The estimate of genomic heritability from BayesC is larger than those of GBLUP, RR-BLUP, and Bayesian ridge regression.

BayesB

BayesB is equivalent to assuming two component mixture prior with a point of mass at zero and a sclaed-t distribution slab.
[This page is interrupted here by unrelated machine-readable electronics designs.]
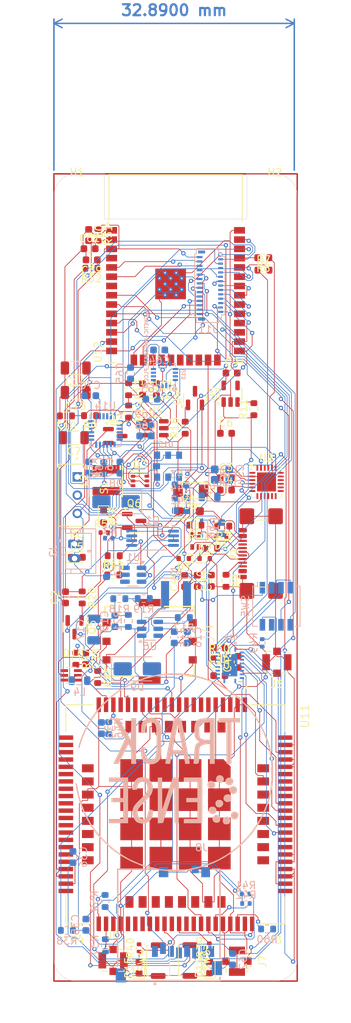
<source format=kicad_pcb>
(kicad_pcb
	(version 20240108)
	(generator "pcbnew")
	(generator_version "8.0")
	(general
		(thickness 1.6)
		(legacy_teardrops no)
	)
	(paper "A4")
	(title_block
		(title "TrackSense")
		(date "2024-03-30")
		(rev "BETA_1.0")
		(company "DFC - Cegep Ste-Foy")
	)
	(layers
		(0 "F.Cu" signal)
		(31 "B.Cu" signal)
		(32 "B.Adhes" user "B.Adhesive")
		(33 "F.Adhes" user "F.Adhesive")
		(34 "B.Paste" user)
		(35 "F.Paste" user)
		(36 "B.SilkS" user "B.Silkscreen")
		(37 "F.SilkS" user "F.Silkscreen")
		(38 "B.Mask" user)
		(39 "F.Mask" user)
		(40 "Dwgs.User" user "User.Drawings")
		(41 "Cmts.User" user "User.Comments")
		(42 "Eco1.User" user "User.Eco1")
		(43 "Eco2.User" user "User.Eco2")
		(44 "Edge.Cuts" user)
		(45 "Margin" user)
		(46 "B.CrtYd" user "B.Courtyard")
		(47 "F.CrtYd" user "F.Courtyard")
		(48 "B.Fab" user)
		(49 "F.Fab" user)
		(50 "User.1" user)
		(51 "User.2" user)
		(52 "User.3" user)
		(53 "User.4" user)
		(54 "User.5" user)
		(55 "User.6" user)
		(56 "User.7" user)
		(57 "User.8" user)
		(58 "User.9" user)
	)
	(setup
		(pad_to_mask_clearance 0)
		(allow_soldermask_bridges_in_footprints no)
		(pcbplotparams
			(layerselection 0x00010fc_ffffffff)
			(plot_on_all_layers_selection 0x0000000_00000000)
			(disableapertmacros no)
			(usegerberextensions no)
			(usegerberattributes yes)
			(usegerberadvancedattributes yes)
			(creategerberjobfile yes)
			(dashed_line_dash_ratio 12.000000)
			(dashed_line_gap_ratio 3.000000)
			(svgprecision 4)
			(plotframeref no)
			(viasonmask no)
			(mode 1)
			(useauxorigin no)
			(hpglpennumber 1)
			(hpglpenspeed 20)
			(hpglpendiameter 15.000000)
			(pdf_front_fp_property_popups yes)
			(pdf_back_fp_property_popups yes)
			(dxfpolygonmode yes)
			(dxfimperialunits yes)
			(dxfusepcbnewfont yes)
			(psnegative no)
			(psa4output no)
			(plotreference yes)
			(plotvalue yes)
			(plotfptext yes)
			(plotinvisibletext no)
			(sketchpadsonfab no)
			(subtractmaskfromsilk no)
			(outputformat 1)
			(mirror no)
			(drillshape 1)
			(scaleselection 1)
			(outputdirectory "")
		)
	)
	(net 0 "")
	(net 1 "GND")
	(net 2 "VBUS")
	(net 3 "VDD_1V8")
	(net 4 "VCC3V3")
	(net 5 "RST{slash}EN")
	(net 6 "SIM_IO")
	(net 7 "DVDD4V2")
	(net 8 "SIM_CLK")
	(net 9 "VCC_MAIN")
	(net 10 "SIM_RST")
	(net 11 "VSIM")
	(net 12 "GNSS_ANT")
	(net 13 "Net-(J5-In)")
	(net 14 "MAIN_ANT")
	(net 15 "Net-(J6-In)")
	(net 16 "AUX_ANT")
	(net 17 "PWRKEY")
	(net 18 "VCC_4V2")
	(net 19 "VBAT")
	(net 20 "VDD_4V2")
	(net 21 "VCC_UART")
	(net 22 "VCC_BAT")
	(net 23 "VBAT-")
	(net 24 "D-")
	(net 25 "Net-(U4-FB)")
	(net 26 "Net-(J7-In)")
	(net 27 "CLK_EN")
	(net 28 "DATA_EN")
	(net 29 "Net-(D1-A1)")
	(net 30 "RST_EN")
	(net 31 "Net-(D14-A)")
	(net 32 "Net-(D15-A)")
	(net 33 "Net-(J1-CC1)")
	(net 34 "D+")
	(net 35 "Net-(J1-CC2)")
	(net 36 "Net-(D5-A)")
	(net 37 "Net-(D6-K)")
	(net 38 "Net-(D9-A)")
	(net 39 "unconnected-(D16-Pad3)")
	(net 40 "Net-(J2-Pin_1)")
	(net 41 "DP")
	(net 42 "DM")
	(net 43 "Net-(J4-I{slash}O)")
	(net 44 "V_BAT")
	(net 45 "VVBAT")
	(net 46 "RTS")
	(net 47 "DTR")
	(net 48 "IO0")
	(net 49 "G2")
	(net 50 "STATUS")
	(net 51 "VDD_3V")
	(net 52 "IO4")
	(net 53 "SCL")
	(net 54 "SDA")
	(net 55 "IO12")
	(net 56 "Net-(J4-CLK)")
	(net 57 "unconnected-(J4-VPP-Pad6)")
	(net 58 "U0RXD")
	(net 59 "U0TXD")
	(net 60 "IO14")
	(net 61 "IO15")
	(net 62 "IO13")
	(net 63 "IO2")
	(net 64 "IO27")
	(net 65 "GPIO27")
	(net 66 "IO26")
	(net 67 "GPIO26")
	(net 68 "UART_RXD")
	(net 69 "PCM_CLK")
	(net 70 "UART_RI")
	(net 71 "NRESET")
	(net 72 "FLIGHTMODE")
	(net 73 "UART_TXD")
	(net 74 "PCM_SYNC")
	(net 75 "UART_DTR")
	(net 76 "USB_DP")
	(net 77 "USB_DN")
	(net 78 "PCM_DOUT")
	(net 79 "PCM_DIN")
	(net 80 "IO25")
	(net 81 "IO32")
	(net 82 "IO33")
	(net 83 "Net-(J4-RST)")
	(net 84 "unconnected-(J8-DAT2-PadP1)")
	(net 85 "IO18")
	(net 86 "IO19")
	(net 87 "IO34")
	(net 88 "IO35")
	(net 89 "unconnected-(J8-DAT1-PadP8)")
	(net 90 "S_VP")
	(net 91 "Net-(U4-SW)")
	(net 92 "Net-(U11A-USB_VBUS)")
	(net 93 "IO22")
	(net 94 "IO5")
	(net 95 "Net-(U1-DO)")
	(net 96 "IO23")
	(net 97 "Net-(Q1-Pad1)")
	(net 98 "Net-(Q4-G)")
	(net 99 "Net-(Q5-G)")
	(net 100 "S_VN{slash}39")
	(net 101 "IO21")
	(net 102 "Net-(Q6-B)")
	(net 103 "Net-(D18-A)")
	(net 104 "unconnected-(S1-Pad1)")
	(net 105 "Net-(U1-VM)")
	(net 106 "Net-(U2-TXD)")
	(net 107 "Net-(U2-RXD)")
	(net 108 "Net-(U4-EN)")
	(net 109 "Net-(U5-CE)")
	(net 110 "Net-(U4-PG)")
	(net 111 "Net-(U6-EN)")
	(net 112 "Net-(U6-FB)")
	(net 113 "Net-(U10-A8)")
	(net 114 "Net-(U10-B8)")
	(net 115 "Net-(U11A-NETLIGHT)")
	(net 116 "Net-(R49-Pad1)")
	(net 117 "Net-(R52-Pad2)")
	(net 118 "Net-(U11A-BOOT_CFG0{slash}USB_BOOT)")
	(net 119 "unconnected-(SW5-Pad7)")
	(net 120 "unconnected-(SW5-Pad2)")
	(net 121 "unconnected-(U1-NC-Pad4)")
	(net 122 "unconnected-(U2-~{CTS}-Pad18)")
	(net 123 "unconnected-(U2-REGIN-Pad7)")
	(net 124 "unconnected-(U2-TXT{slash}GPIO.0-Pad14)")
	(net 125 "unconnected-(U2-~{RI}-Pad1)")
	(net 126 "unconnected-(U2-RXT{slash}GPIO.1-Pad13)")
	(net 127 "unconnected-(U2-~{RST}-Pad9)")
	(net 128 "unconnected-(U2-SUSPEND-Pad17)")
	(net 129 "unconnected-(U2-VDD-Pad6)")
	(net 130 "unconnected-(U2-VPP-Pad16)")
	(net 131 "unconnected-(U2-NC-Pad10)")
	(net 132 "unconnected-(U2-GPIO.3-Pad11)")
	(net 133 "unconnected-(U2-~{SUSPEND}-Pad15)")
	(net 134 "unconnected-(U2-RS485{slash}GPIO.2-Pad12)")
	(net 135 "unconnected-(U2-~{DSR}-Pad22)")
	(net 136 "unconnected-(U2-~{DCD}-Pad24)")
	(net 137 "unconnected-(U5-NC-Pad4)")
	(net 138 "unconnected-(U6-NC-Pad6)")
	(net 139 "unconnected-(U10-A3-Pad4)")
	(net 140 "unconnected-(U10-B3-Pad17)")
	(net 141 "unconnected-(U10-B6-Pad14)")
	(net 142 "unconnected-(U10-A6-Pad7)")
	(net 143 "unconnected-(U11A-SDIO_CLK-Pad32)")
	(net 144 "unconnected-(U11A-RTS-Pad66)")
	(net 145 "unconnected-(U11A-SDIO_DATA0-Pad30)")
	(net 146 "unconnected-(U11A-GPIO43-Pad50)")
	(net 147 "unconnected-(U11A-COEX1-Pad83)")
	(net 148 "unconnected-(U11A-SD_DATA2-Pad24)")
	(net 149 "unconnected-(U11A-GPIO77-Pad87)")
	(net 150 "unconnected-(U11A-VDD_AUX-Pad44)")
	(net 151 "unconnected-(U11A-ISINK-Pad45)")
	(net 152 "unconnected-(U11A-SDIO_DATA3-Pad31)")
	(net 153 "unconnected-(U11A-GPIO41-Pad52)")
	(net 154 "unconnected-(U11A-ADC1-Pad47)")
	(net 155 "unconnected-(U11A-CTS-Pad67)")
	(net 156 "unconnected-(U11A-ADC2-Pad46)")
	(net 157 "unconnected-(U11A-USIM_DET-Pad53)")
	(net 158 "unconnected-(U11A-SPI_MOSI-Pad8)")
	(net 159 "unconnected-(U11A-GPIO3-Pad33)")
	(net 160 "unconnected-(U11A-SD_DATA3-Pad25)")
	(net 161 "unconnected-(U11A-SD_DET-Pad48)")
	(net 162 "unconnected-(U11A-HSIC_DATA-Pad36)")
	(net 163 "unconnected-(U11A-SPI_CS-Pad9)")
	(net 164 "unconnected-(U11A-DCD-Pad70)")
	(net 165 "unconnected-(U11A-SD_CMD-Pad21)")
	(net 166 "unconnected-(U11A-DBG_TXD-Pad42)")
	(net 167 "unconnected-(U11A-SPI_CLK-Pad6)")
	(net 168 "unconnected-(U11A-SDIO_CMD-Pad29)")
	(net 169 "unconnected-(U11A-GPIO6-Pad34)")
	(net 170 "unconnected-(U11A-USB_ID-Pad16)")
	(net 171 "unconnected-(U11A-SD_DATA1-Pad23)")
	(net 172 "unconnected-(U11A-HSIC_STROBE-Pad35)")
	(net 173 "unconnected-(U11A-SDIO_DATA2-Pad28)")
	(net 174 "unconnected-(U11A-COEX2-Pad84)")
	(net 175 "unconnected-(U11A-DBG_RXD-Pad106)")
	(net 176 "unconnected-(U11A-COEX3-Pad86)")
	(net 177 "unconnected-(U11A-SD_DATA0-Pad22)")
	(net 178 "unconnected-(U11A-SD_CLK-Pad26)")
	(net 179 "unconnected-(U11A-SPI_MISO-Pad7)")
	(net 180 "unconnected-(U11A-SDIO_DATA1-Pad27)")
	(net 181 "unconnected-(U12-IO16-Pad27)")
	(net 182 "unconnected-(U12-IO17-Pad28)")
	(net 183 "unconnected-(U12-SWP{slash}SD3-Pad18)")
	(net 184 "unconnected-(U12-SDO{slash}SD0-Pad21)")
	(net 185 "unconnected-(U12-NC-Pad32)")
	(net 186 "unconnected-(U12-SCS{slash}CMD-Pad19)")
	(net 187 "unconnected-(U12-SCK{slash}CLK-Pad20)")
	(net 188 "unconnected-(U12-SDI{slash}SD1-Pad22)")
	(net 189 "unconnected-(U12-SHD{slash}SD2-Pad17)")
	(net 190 "Net-(U13-8(SETP))")
	(net 191 "Net-(U13-12(SETC))")
	(net 192 "Net-(U13-10(C1))")
	(net 193 "Net-(U14-REGOUT)")
	(net 194 "Net-(U14-CPOUT)")
	(net 195 "Net-(U14-FSYNC)")
	(net 196 "unconnected-(U13-6(NC)-Pad6)")
	(net 197 "unconnected-(U13-14(NC)-Pad14)")
	(net 198 "XCL")
	(net 199 "unconnected-(U13-3(NC)-Pad3)")
	(net 200 "XDA")
	(net 201 "unconnected-(U13-15(DRDY)-Pad15)")
	(net 202 "unconnected-(U13-5(NC)-Pad5)")
	(net 203 "unconnected-(U13-7(NC)-Pad7)")
	(net 204 "unconnected-(U14-NC-Pad17)")
	(net 205 "unconnected-(U14-NC-Pad15)")
	(net 206 "unconnected-(U14-NC-Pad3)")
	(net 207 "unconnected-(U14-NC-Pad4)")
	(net 208 "unconnected-(U14-NC-Pad2)")
	(net 209 "unconnected-(U14-RESV-Pad21)")
	(net 210 "unconnected-(U14-NC-Pad16)")
	(net 211 "unconnected-(U14-NC-Pad14)")
	(net 212 "unconnected-(U14-INT-Pad12)")
	(net 213 "unconnected-(U14-NC-Pad5)")
	(net 214 "unconnected-(U14-RESV-Pad22)")
	(net 215 "unconnected-(U14-RESV-Pad19)")
	(net 216 "unconnected-(U15-SDO-Pad4)")
	(net 217 "unconnected-(U15-CSB-Pad1)")
	(footprint "Resistor_SMD:R_0603_1608Metric" (layer "F.Cu") (at 153.67 92.329 180))
	(footprint "Capacitor_SMD:C_0603_1608Metric" (layer "F.Cu") (at 154.04 87.4))
	(footprint "Diode_SMD:D_SOD-523" (layer "F.Cu") (at 148.271 96.774 180))
	(footprint "LED_SMD:LED_0603_1608Metric" (layer "F.Cu") (at 142.15 152.7925 90))
	(footprint "Package_TO_SOT_SMD:SOT-23" (layer "F.Cu") (at 141.4668 91.6282))
	(footprint "Button_Switch_SMD:SW_Push_SPST_NO_Alps_SKRK" (layer "F.Cu") (at 144.77 151.84 90))
	(footprint "Capacitor_SMD:C_0603_1608Metric" (layer "F.Cu") (at 155.69 110.935 90))
	(footprint "Resistor_SMD:R_0603_1608Metric" (layer "F.Cu") (at 154.051 99.822 -90))
	(footprint "Resistor_SMD:R_0603_1608Metric" (layer "F.Cu") (at 136.49 113 -90))
	(footprint "Connector_USB:USB_C_Receptacle_GCT_USB4110" (layer "F.Cu") (at 160 96.1 90))
	(footprint "Package_TO_SOT_SMD:SOT-23-5" (layer "F.Cu") (at 154.6758 74.2133 90))
	(footprint "MountingHole:MountingHole_2.2mm_M2_ISO7380" (layer "F.Cu") (at 160.71 46.66))
	(footprint "MountingHole:MountingHole_2.2mm_M2_ISO7380" (layer "F.Cu") (at 133.65 151.7))
	(footprint "LED_SMD:LED_0603_1608Metric" (layer "F.Cu") (at 133.6293 96.6066))
	(footprint "RF_Module:ESP32-WROOM-32" (layer "F.Cu") (at 147.145 60.086))
	(footprint "Capacitor_SMD:C_0603_1608Metric" (layer "F.Cu") (at 134.84 110.5 -90))
	(footprint "Resistor_SMD:R_0603_1608Metric" (layer "F.Cu") (at 144.526 73.596 -90))
	(footprint "Resistor_SMD:R_0603_1608Metric" (layer "F.Cu") (at 135.634 57.023 180))
	(footprint "Resistor_SMD:R_0603_1608Metric" (layer "F.Cu") (at 133.5 110.5 -90))
	(footprint "Resistor_SMD:R_0402_1005Metric" (layer "F.Cu") (at 137.3943 93.2282))
	(footprint "Capacitor_SMD:C_0603_1608Metric" (layer "F.Cu") (at 148.3978 99.8658 90))
	(footprint "KicadLib:GCT_SIM8051-6-0-14-00-X-REVD" (layer "F.Cu") (at 143.5932 108.1128 -90))
	(footprint "Capacitor_SMD:C_1206_3216Metric" (layer "F.Cu") (at 133.223 80.233 180))
	(footprint "Inductor_SMD:L_CommonModeChoke_Coilcraft_0805USB" (layer "F.Cu") (at 149.86 94.361 180))
	(footprint "Capacitor_SMD:C_1206_3216Metric" (layer "F.Cu") (at 133.477 70.691 180))
	(footprint "KicadLib:SOT65P210X110-6N" (layer "F.Cu") (at 132.842 112.776))
	(footprint "Resistor_SMD:R_0603_1608Metric" (layer "F.Cu") (at 134.366 102.108 -90))
	(footprint "Capacitor_SMD:C_0603_1608Metric" (layer "F.Cu") (at 150.125 99.8404 -90))
	(footprint "Capacitor_SMD:C_1206_3216Metric" (layer "F.Cu") (at 133.477 74.041 180))
	(footprint "LED_SMD:LED_0603_1608Metric" (layer "F.Cu") (at 137.3012 91.0439 -90))
	(footprint "Package_TO_SOT_SMD:SOT-363_SC-70-6" (layer "F.Cu") (at 142.27 86.155))
	(footprint "Resistor_SMD:R_0603_1608Metric" (layer "F.Cu") (at 135.445 77.216 180))
	(footprint "Capacitor_SMD:C_0603_1608Metric" (layer "F.Cu") (at 154.051 79.629))
	(footprint "MountingHole:MountingHole_2.2mm_M2_ISO7380" (layer "F.Cu") (at 133.65 46.66))
	(footprint "Resistor_SMD:R_0603_1608Metric" (layer "F.Cu") (at 148.463 78.867 90))
	(footprint "Capacitor_SMD:C_0603_1608Metric" (layer "F.Cu") (at 142.621 73.596 -90))
	(footprint "Resistor_SMD:R_0603_1608Metric"
		(layer "F.Cu")
		(uuid "6e5ffb3b-e0c9-4e25-8b20-1c8e38dc24b6")
		(at 159.15 55.59 180)
		(descr "Resistor SMD 0603 (1608 Metric), square (rectangular) end terminal, IPC_7351 nominal, (Body size source: IPC-SM-782 page 72, https://www.pcb-3d.com/wordpress/wp-content/uploads/ipc-sm-782a_amendment_1_and_2.pdf), generated with kicad-footprint-generator")
		(tags "resistor")
		(property "Reference" "R8"
			(at 0 -1.43 180)
			(layer "F.SilkS")
			(uuid "e879d3a0-5fe4-4930-a145-aa322e904487")
			(effects
				(font
					(size 1 1)
					(thickness 0.15)
				)
			)
		)
		(property "Value" "470"
			(at 0 1.43 180)
			(layer "F.Fab")
			(uuid "0536468a-08cb-4e92-987f-6c78ad6ad2a9")
			(effects
				(font
					(size 1 1)
					(thickness 0.15)
				)
			)
		)
		(property "Footprint" "Resistor_SMD:R_0603_1608Metric"
			(at 0 0 180)
			(u
... [1168822 chars truncated]
</source>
It does both shrinkage and variable selection. \[\begin{align*} \mathbf{y} = \sum^m_{j=1} \mathbf{W}_{j} a_j + \epsilon \rightarrow \mathbf{y}| a_j, \sigma^2_e \sim N(\mathbf{W}_{j} a_j, \sigma^2_e) \end{align*}\]

\(p(\mathbf{a}| \mathbf{y}, \sigma^2_e, \sigma^2_{a}) \propto p(\mathbf{y}|\mathbf{a}, \sigma^2_e) \cdot p(\mathbf{a}| \sigma^2_{a})\)

\[\begin{align*} \text{Prior distributions} \begin{cases} \begin{cases} a_j = 0 \quad \text{with probability} \quad \pi \\ a_j|\sigma^2_{a_j} \sim N(0, \sigma_{a_j}^{2} ) \quad \text{with probability} \quad (1 - \pi) \end{cases} \\ \sigma^2_{a_j} \sim \chi^{-2}(\nu, S) \\ \sigma^2_{e} \sim \chi^{-2}(\nu, S) \end{cases} \end{align*}\]

  • \(\pi\): probability that markers have no effect

  • \(\chi^{-2}(\nu, S) \rightarrow\) scaled inverted chi-square distribution with \(\nu\) degrees of freedom and scale parameter \(S\)

Similar to BayesC, we calculate the genetic variance from the sample variance of the genetic values at each iteration of the Gibbs sampler.

BayesB with Wcs

The following code estimates the genomic heritability from BayesB with Wcs.

set.seed(100)
ETA <- list(MRK=list(X = Wcs, model = "BayesB", saveEffects=TRUE))
fitBayesBWcs <- BGLR(y = y, ETA = ETA, nIter = 6000, burnIn = 1000, verbose = TRUE)

# marker genetic variance
fitBayesBWcs$ETA[[1]]$varB
# residual variance
fitBayesBWcs$varE
# marker additive genetic effects
head(fitBayesBWcs$ETA[[1]]$b)

# read output files
B=readBinMat('ETA_MRK_b.bin')
dim(B)
E <- scan("varE.dat")
E <- E[-c(1:fitBayesBWcs$burnIn / fitBayesBWcs$thin)]
length(E)

# compute genomic heritability at each iteration of the Gibbs sampler 
h2vec <- array()
for (s in 1:nrow(B)){
  
  ghat <- Wcs %*% B[s,]
  gbar <- mean(Wcs %*% B[s,])
  sigma2g <- sum( (ghat - gbar)^2 ) / (nrow(Wcs) )
  h2vec[s] <- sigma2g / E[s]

}

# posterior mean of h2
mean(h2vec) # 0.303

The estimate of genomic heritability from BayesB is overestimated compared to those of GBLUP, RR-BLUP, and Bayesian ridge regression.